Week of 140804

WLCG Operations Call details

  • At CERN the meeting room is 513 R-068.

  • For remote participation we use the Alcatel system. At 15.00 CE(S)T on Monday and Thursday (by default) do one of the following:
    1. Dial +41227676000 (just 76000 from a CERN office) and enter access code 0119168, or
    2. To have the system call you, click here

  • In case of problems with Alcatel, we will use Vidyo as backup. Instructions can be found here. The SCOD will email the WLCG operations list in case the Vidyo backup should be used.

General Information

  • The SCOD rota for the next few weeks is at ScodRota
  • General information about the WLCG Service can be accessed from the Operations Web

Monday

Attendance:

  • local: Maria Alandes (chair, minutes), Zbigniew Baranowski (Databases), Belinda Chan Kwok Cheong (Storage), Ben Jones (Grid&Batch), Andrew McNab (LHCb)
  • remote: Sang-Un Ahn (KISTI), Stefano Belforte (CMS), Thomas Belleman (NDGF), Jeremy Coles (GridPP), Michael Ernst (BNL), Kyle Gross (OSG), Tiju Idiculla (RAL), Dmitry Nilsen (KIT), Emmanouil Vamvakopoulos (IN2P3), Alexander Verkooijen (NL-T1)

Experiments round table:

  • ALICE - (Not present)
    • NTR

  • LHCb reports (raw view) -
    • MC and User jobs mostly
    • Due to allowing more than one job manager, had 55000 jobs running concurrently over the weekend.
    • T1:
      • PIC CRLs problem fixed.
      • More RRCKI DNS problems but again fixed.
      • Unable to use RAL currently because of ARC CE client library fixes needed on our side.

### The task
Repeat the meeting minutes word for word, starting at "Week of 140804" and ending at "should be used.". The listing that comes next is separate material with no connection to the meeting minutes.

[Saved entries]
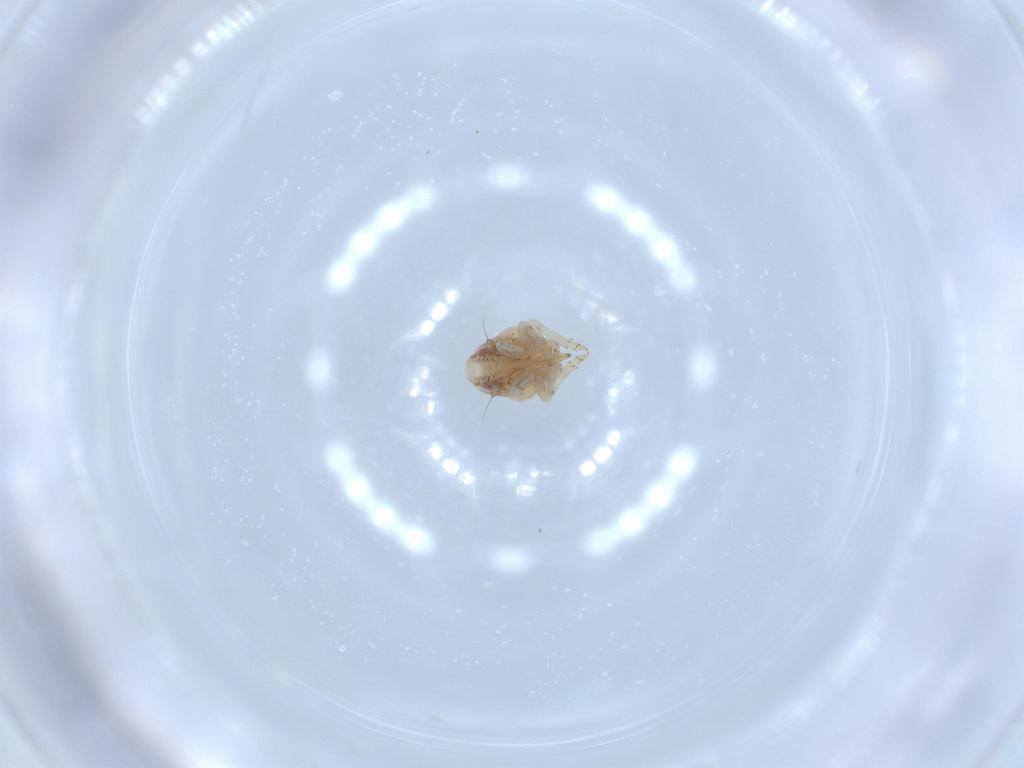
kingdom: Animalia
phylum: Arthropoda
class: Insecta
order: Hemiptera
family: Acanaloniidae
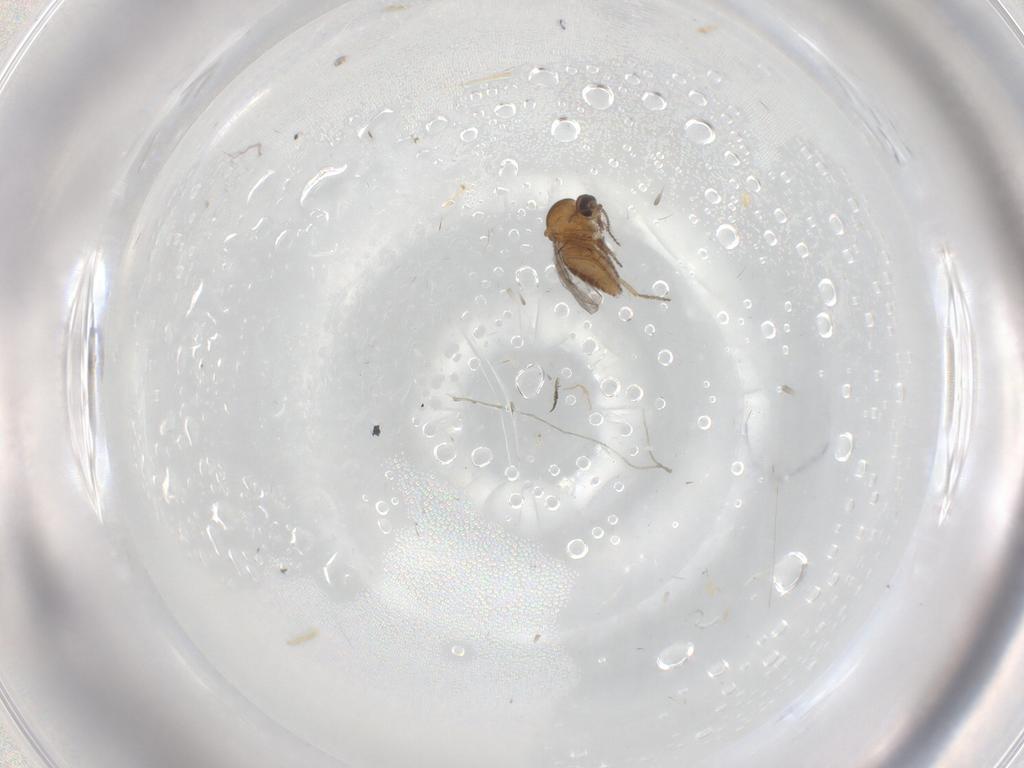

### Finished exercise
Week of 140804

WLCG Operations Call details

  • At CERN the meeting room is 513 R-068.

  • For remote participation we use the Alcatel system. At 15.00 CE(S)T on Monday and Thursday (by default) do one of the following:
    1. Dial +41227676000 (just 76000 from a CERN office) and enter access code 0119168, or
    2. To have the system call you, click here

  • In case of problems with Alcatel, we will use Vidyo as backup. Instructions can be found here. The SCOD will email the WLCG operations list in case the Vidyo backup should be used.